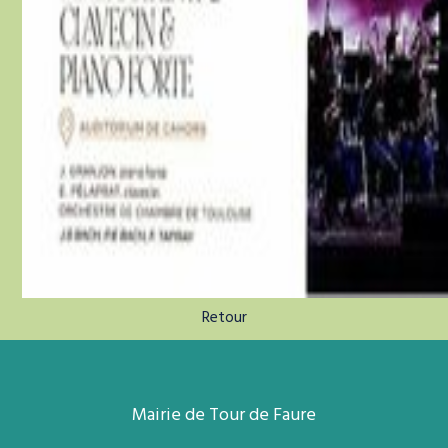
Retour
Mairie de Tour de Faure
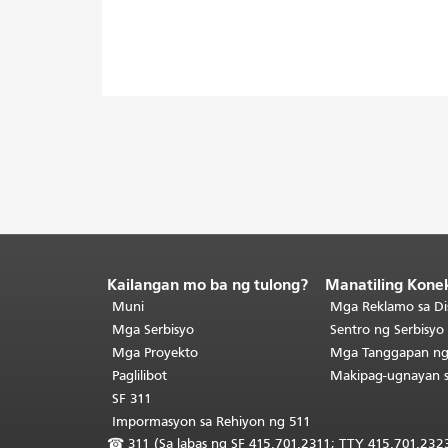
Kailangan mo ba ng tulong?
Manatiling Kone
Katapusan
ng
Muni
Mga Reklamo sa Di
nilalaman
Mga Serbisyo
Sentro ng Serbisy
ng
Mga Proyekto
Mga Tanggapan n
pahina.
Ang
Paglilibot
Makipag-ugnayan 
natitirang
SF 311
bahagi
Impormasyon sa Rehiyon ng 511
ng
☎
311 (Sa labas ng SF 415.701.2311; TTY 415.701.2323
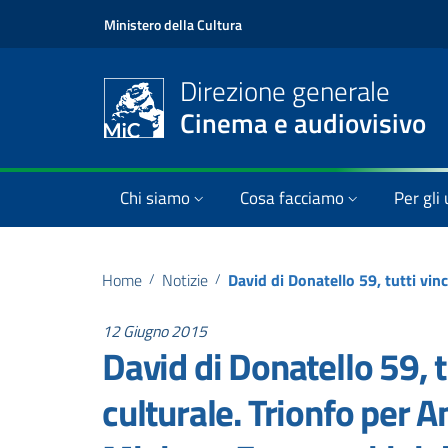
Ministero della Cultura
Direzione generale
Cinema e audiovisivo
Chi siamo
Cosa facciamo
Per gli 
Home
/
Notizie
/
12 Giugno 2015
David di Donatello 59, tu
culturale. Trionfo per A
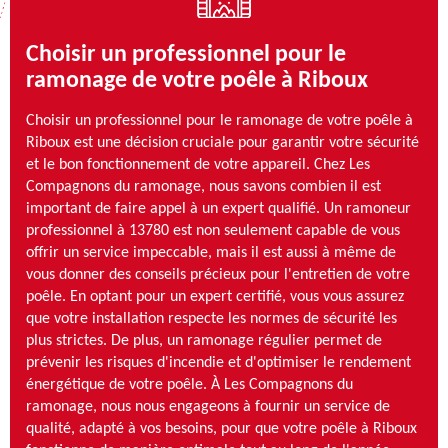
Choisir un professionnel pour le
ramonage de votre poêle à Riboux
Choisir un professionnel pour le ramonage de votre poêle à
Riboux est une décision cruciale pour garantir votre sécurité
et le bon fonctionnement de votre appareil. Chez Les
Compagnons du ramonage, nous savons combien il est
important de faire appel à un expert qualifié. Un ramoneur
professionnel à 13780 est non seulement capable de vous
offrir un service impeccable, mais il est aussi à même de
vous donner des conseils précieux pour l'entretien de votre
poêle. En optant pour un expert certifié, vous vous assurez
que votre installation respecte les normes de sécurité les
plus strictes. De plus, un ramonage régulier permet de
prévenir les risques d'incendie et d'optimiser le rendement
énergétique de votre poêle. À Les Compagnons du
ramonage, nous nous engageons à fournir un service de
qualité, adapté à vos besoins, pour que votre poêle à Riboux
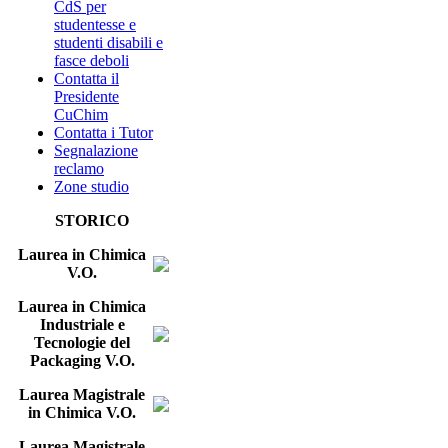
CdS per
studentesse e
studenti disabili e
fasce deboli
Contatta il
Presidente
CuChim
Contatta i Tutor
Segnalazione
reclamo
Zone studio
STORICO
Laurea in Chimica
V.O.
Laurea in Chimica
Industriale e
Tecnologie del
Packaging V.O.
Laurea Magistrale
in Chimica V.O.
Laurea Magistrale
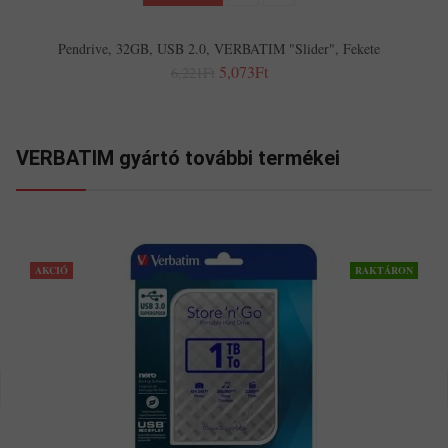
Pendrive, 32GB, USB 2.0, VERBATIM "Slider", Fekete
5,073Ft
6,221Ft
VERBATIM gyártó további termékei
AKCIÓ
RAKTÁRON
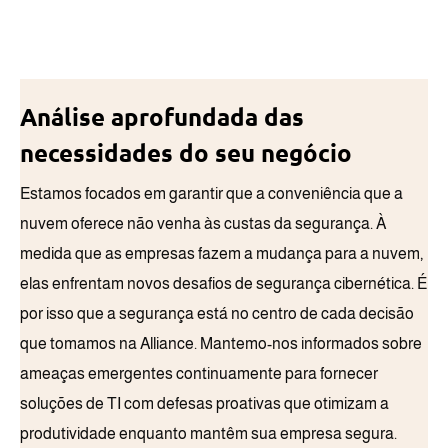
Análise aprofundada das
necessidades do seu negócio
Estamos focados em garantir que a conveniência que a
nuvem oferece não venha às custas da segurança. À
medida que as empresas fazem a mudança para a nuvem,
elas enfrentam novos desafios de segurança cibernética. É
por isso que a segurança está no centro de cada decisão
que tomamos na Alliance. Mantemo-nos informados sobre
ameaças emergentes continuamente para fornecer
soluções de TI com defesas proativas que otimizam a
produtividade enquanto mantêm sua empresa segura.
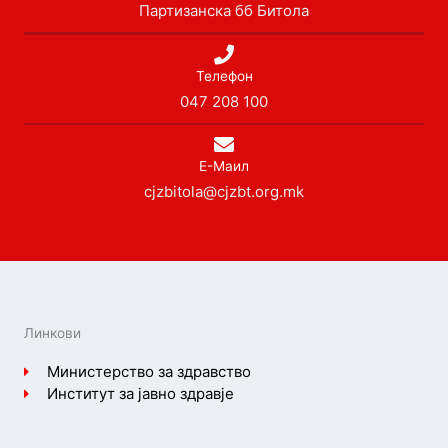
Партизанска бб Битола
Телефон
047 208 100
Е-Маил
cjzbitola@cjzbt.org.mk
Линкови
Министерство за здравство
Институт за јавно здравје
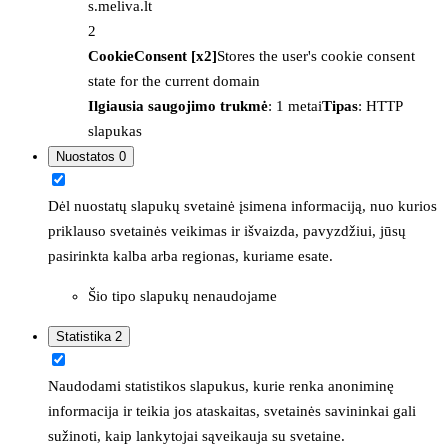
s.meliva.lt
2
CookieConsent [x2]
Stores the user's cookie consent
state for the current domain
Ilgiausia saugojimo trukmė
: 1 metai
Tipas
: HTTP
slapukas
Nuostatos
0
Dėl nuostatų slapukų svetainė įsimena informaciją, nuo kurios
priklauso svetainės veikimas ir išvaizda, pavyzdžiui, jūsų
pasirinkta kalba arba regionas, kuriame esate.
Šio tipo slapukų nenaudojame
Statistika
2
Naudodami statistikos slapukus, kurie renka anoniminę
informacija ir teikia jos ataskaitas, svetainės savininkai gali
sužinoti, kaip lankytojai sąveikauja su svetaine.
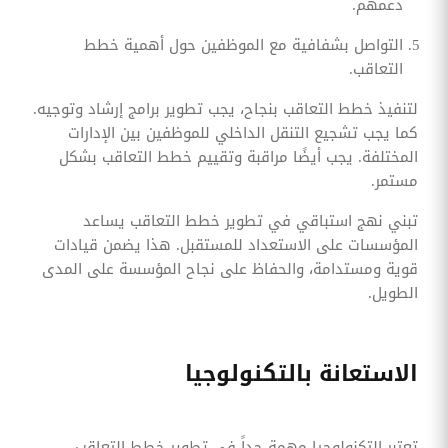
دعمهم.
التواصل بشفافية مع الموظفين حول أهمية خطط
التعاقب.
لتنفيذ خطط التعاقب بنجاح، يجب تطوير برامج إرشاد وتوجيه.
كما يجب تشجيع التنقل الداخلي للموظفين بين الإدارات
المختلفة. يجب أيضًا مراقبة وتقييم خطط التعاقب بشكل
مستمر.
تبني نهج استباقي في تطوير خطط التعاقب يساعد
المؤسسات على الاستعداد للمستقبل. هذا يضمن قيادات
قوية ومستدامة، والحفاظ على نجاح المؤسسة على المدى
الطويل.
الاستعانة بالتكنولوجيا
تعتبر التكنولوجيا مهمة جداً في تطوير خطط التعاقب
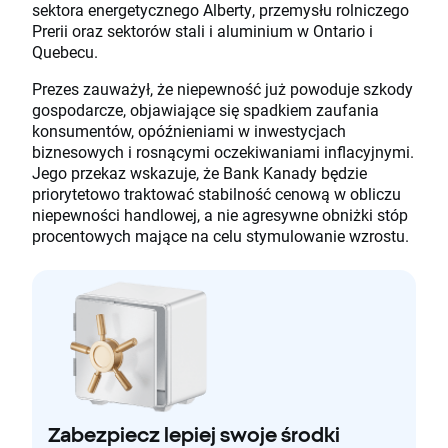
sektora energetycznego Alberty, przemysłu rolniczego
Prerii oraz sektorów stali i aluminium w Ontario i
Quebecu.
Prezes zauważył, że niepewność już powoduje szkody
gospodarcze, objawiające się spadkiem zaufania
konsumentów, opóźnieniami w inwestycjach
biznesowych i rosnącymi oczekiwaniami inflacyjnymi.
Jego przekaz wskazuje, że Bank Kanady będzie
priorytetowo traktować stabilność cenową w obliczu
niepewności handlowej, a nie agresywne obniżki stóp
procentowych mające na celu stymulowanie wzrostu.
Zabezpiecz lepiej swoje środki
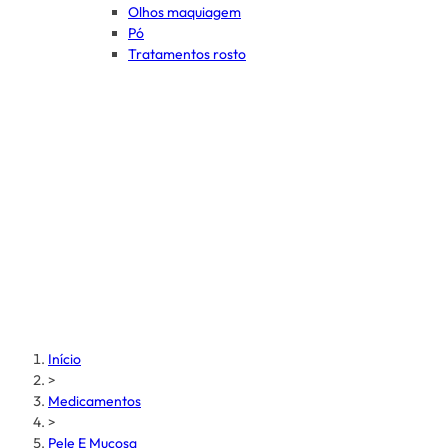
Olhos maquiagem
Pó
Tratamentos rosto
Início
>
Medicamentos
>
Pele E Mucosa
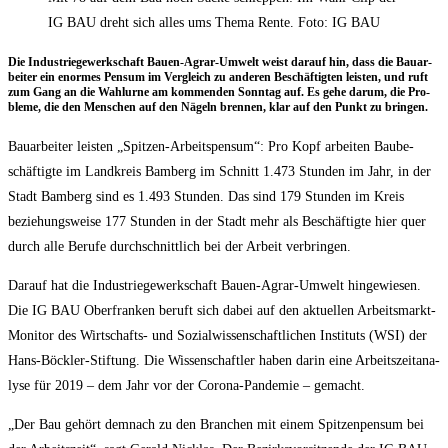
IG BAU dreht sich alles ums Thema Rente. Foto: IG BAU
Die Indus­trie­ge­werk­schaft Bau­en-Agrar-Umwelt weist dar­auf hin, dass die Bau­ar­
bei­ter ein enor­mes Pen­sum im Ver­gleich zu ande­ren Beschäf­tig­ten leis­ten, und ruft
zum Gang an die Wahl­ur­ne am kom­men­den Sonn­tag auf. Es gehe dar­um, die Pro­
ble­me, die den Men­schen auf den Nägeln bren­nen, klar auf den Punkt zu bringen.
Bau­ar­bei­ter leis­ten „Spit­zen-Arbeits­pen­sum“: Pro Kopf arbei­ten Bau­be­
schäf­tig­te im Land­kreis Bam­berg im Schnitt 1.473 Stun­den im Jahr, in der
Stadt Bam­berg sind es 1.493 Stun­den. Das sind 179 Stun­den im Kreis
bezie­hungs­wei­se 177 Stun­den in der Stadt mehr als Beschäf­tig­te hier quer
durch alle Beru­fe durch­schnitt­lich bei der Arbeit verbringen.
Dar­auf hat die Indus­trie­ge­werk­schaft Bau­en-Agrar-Umwelt hin­ge­wie­sen.
Die IG BAU Ober­fran­ken beruft sich dabei auf den aktu­el­len Arbeits­markt-
Moni­tor des Wirt­schafts- und Sozi­al­wis­sen­schaft­li­chen Insti­tuts (WSI) der
Hans-Böck­ler-Stif­tung. Die Wis­sen­schaft­ler haben dar­in eine Arbeits­zeit­ana­
ly­se für 2019 – dem Jahr vor der Coro­na-Pan­de­mie – gemacht.
„Der Bau gehört dem­nach zu den Bran­chen mit einem Spit­zen­pen­sum bei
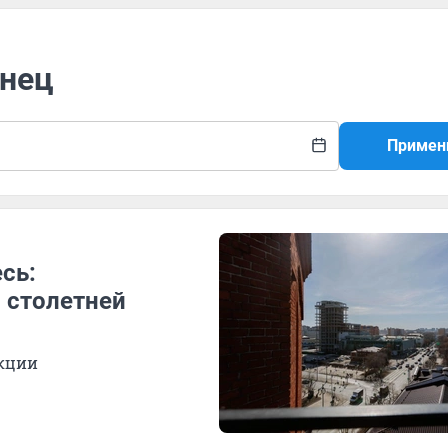
инец
Примен
сь:
 столетней
укции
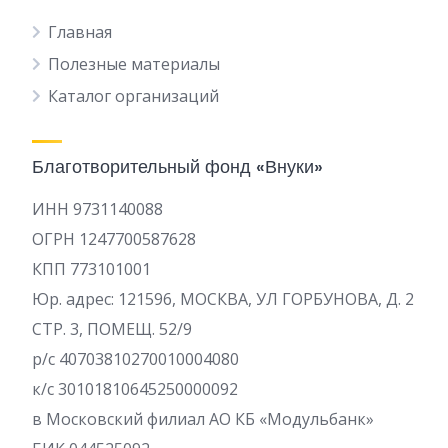
Главная
Полезные материалы
Каталог организаций
Благотворительный фонд «Внуки»
ИНН 9731140088
ОГРН 1247700587628
КПП 773101001
Юр. адрес: 121596, МОСКВА, УЛ ГОРБУНОВА, Д. 2
СТР. 3, ПОМЕЩ. 52/9
р/c 40703810270010004080
к/с 30101810645250000092
в Московский филиал АО КБ «Модульбанк»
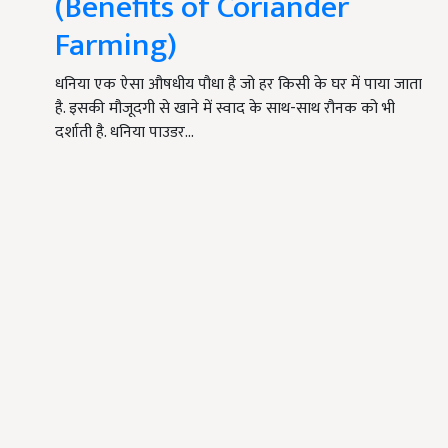
(Benefits of Coriander
Farming)
धनिया एक ऐसा औषधीय पौधा है जो हर किसी के घर में पाया जाता
है. इसकी मौजूदगी से खाने में स्वाद के साथ-साथ रौनक को भी
दर्शाती है. धनिया पाउडर…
—————
▶ [Assigned task] Lines holding "svetainės" in the data above: copy each of them.

▶ [Reply]
priklauso svetainės veikimas ir išvaizda, pavyzdžiui, jūsų
informacija ir teikia jos ataskaitas, svetainės savininkai gali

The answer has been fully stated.